The skill fits a mediator model (mediator ~ genotype + covariates) and an outcome model (outcome ~ genotype + mediator + covariates), then calls mediation::mediate() with bootstrapping to estimate ACME, ADE, total effect, and proportion mediated. For multi-omics chains it runs sequential mediation tests; for many candidate mediators it uses HIMA to select contributors with penalized regression.

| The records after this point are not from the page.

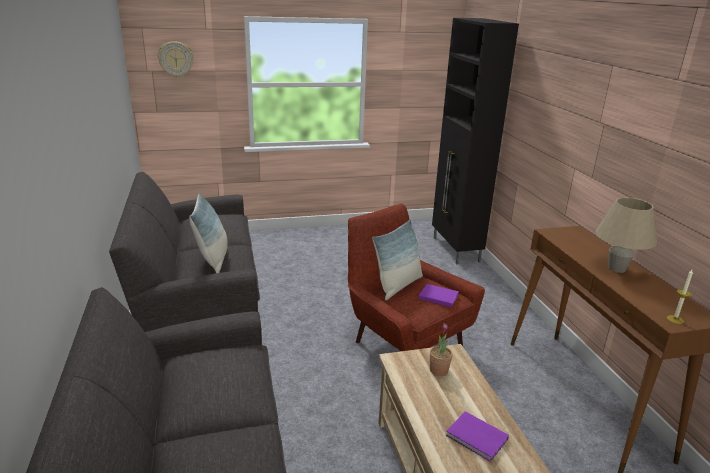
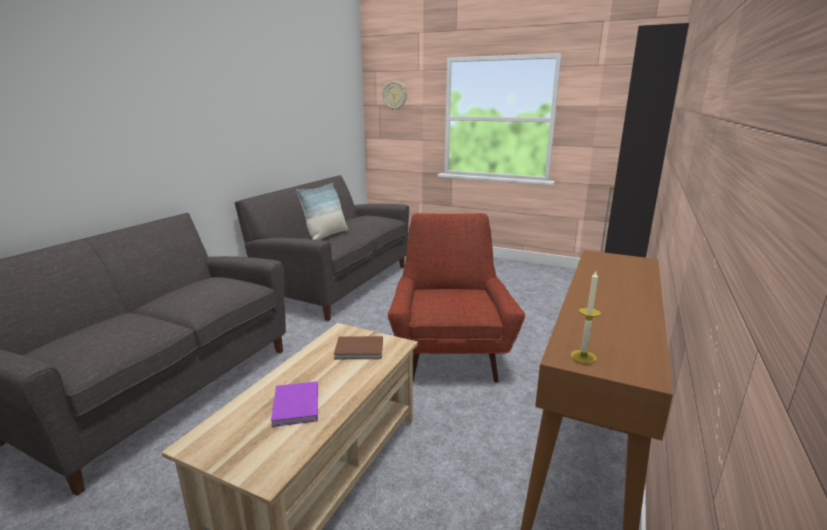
camera: 40 degrees right, 5 degrees down
(398, 285) = (447, 290): pillow -> none
(437, 296) = (468, 307): purple book -> none
(438, 370) = (360, 350): potted plant -> brown book
(616, 268) = (615, 297): beige table lamp -> none

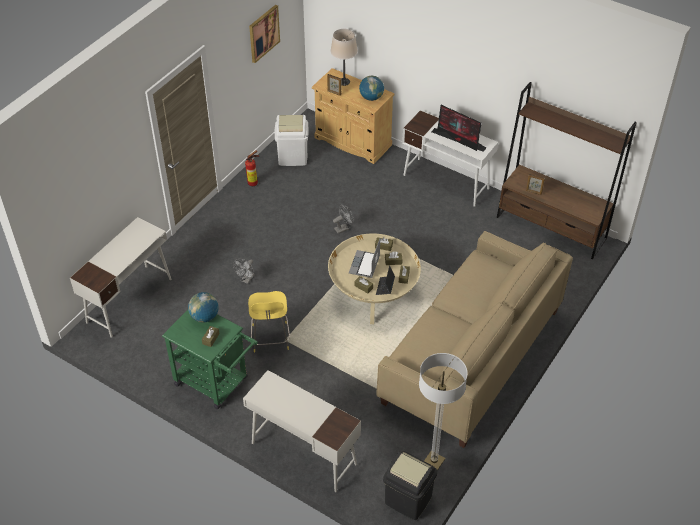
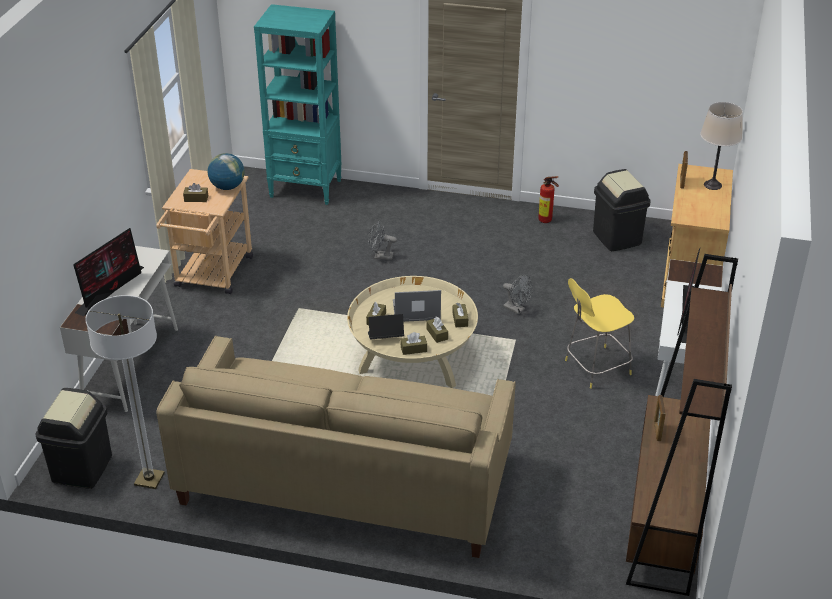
camera: 70 degrees right, 10 degrees down
(129, 300) = (306, 189): white desk -> turquoise bookcase
(216, 383) = (211, 276): green cart -> beige cart
(263, 33) = (652, 47): picture -> none
(270, 338) = (295, 297): yellow stool -> yellow stool (595, 368)
(293, 157) = (617, 238): white trash can -> black trash can
(302, 412) = (111, 288): none -> monitor
(371, 97) = (700, 213): globe -> none

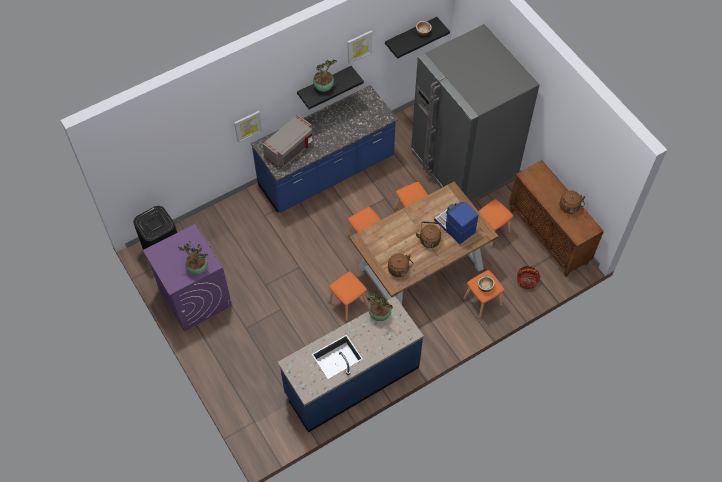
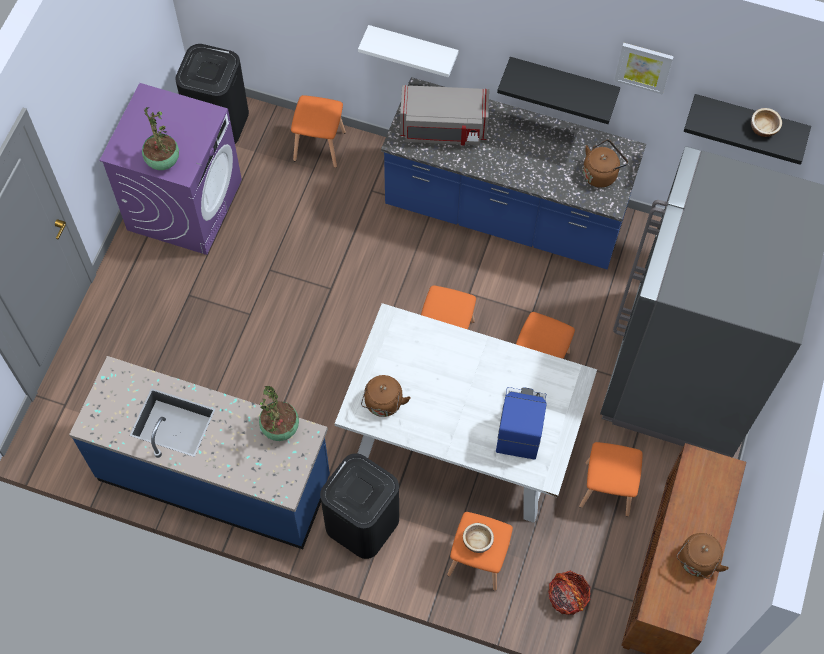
camera: 50 degrees right, 5 degrees up
(247, 126) = (413, 47): picture -> white shelf
(324, 87) = (549, 82): potted plant -> none
(347, 303) = (326, 387): orange stool -> orange stool (319, 145)
(420, 268) = (461, 438): brown dining table -> white dining table
(426, 335) = (361, 523): none -> black trash can
(429, 239) = (469, 406): brown kettle -> brown kettle (601, 173)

It includes diagnostic routines (medsens) and visualization helpers for interpretation.

When to use it

  • Testing whether gene expression mediates an eQTL effect on a clinical outcome
  • Assessing DNA methylation or protein levels as mediators between genotype and phenotype
  • Running mediation across multiple genes or CpGs with multiple-testing correction
  • Building mediation chains across omics layers (SNP -> methylation -> expression -> disease)
  • High-dimensional mediator screening when thousands of candidate mediators exist

Best practices

  • Adjust mediator and outcome models for relevant covariates (age, sex, ancestry PCs) to reduce confounding
  • Use nonparametric bootstrap (sims >= 1000) for stable CIs; increase sims for publication-grade estimates
  • Run sensitivity analysis (medsens) to assess robustness to unmeasured confounding
  • For high-dimensional mediators, use penalized selection (HIMA) and control FDR across tests
  • Choose appropriate outcome family (glm binomial for binary outcomes) and inspect model diagnostics

Example use cases

  • Single-gene mediation: test whether expression of GENE_X mediates rs12345 → disease_status
  • eQTL screen: run mediation for a list of candidate genes and BH-correct ACME p-values
  • Multi-omics cascade: test SNP → CpG → expression → disease by sequential mediation steps
  • High-dimensional CpG mediation: use HIMA to select CpGs mediating a SNP effect on a trait
  • Sensitivity exploration: quantify rho at which ACME crosses zero using medsens

FAQ

How do I interpret proportion mediated?

Proportion mediated = ACME / Total effect; values near 0 mean little mediation, >0.2 suggest meaningful mediation, >0.8 indicate the mediator explains most of the effect.

What if the mediator or outcome is binary?

Use glm(..., family = binomial) for binary outcomes and keep the mediator model appropriate (lm for continuous mediator, logistic for binary mediator). The mediate() function supports these combinations but check model link assumptions.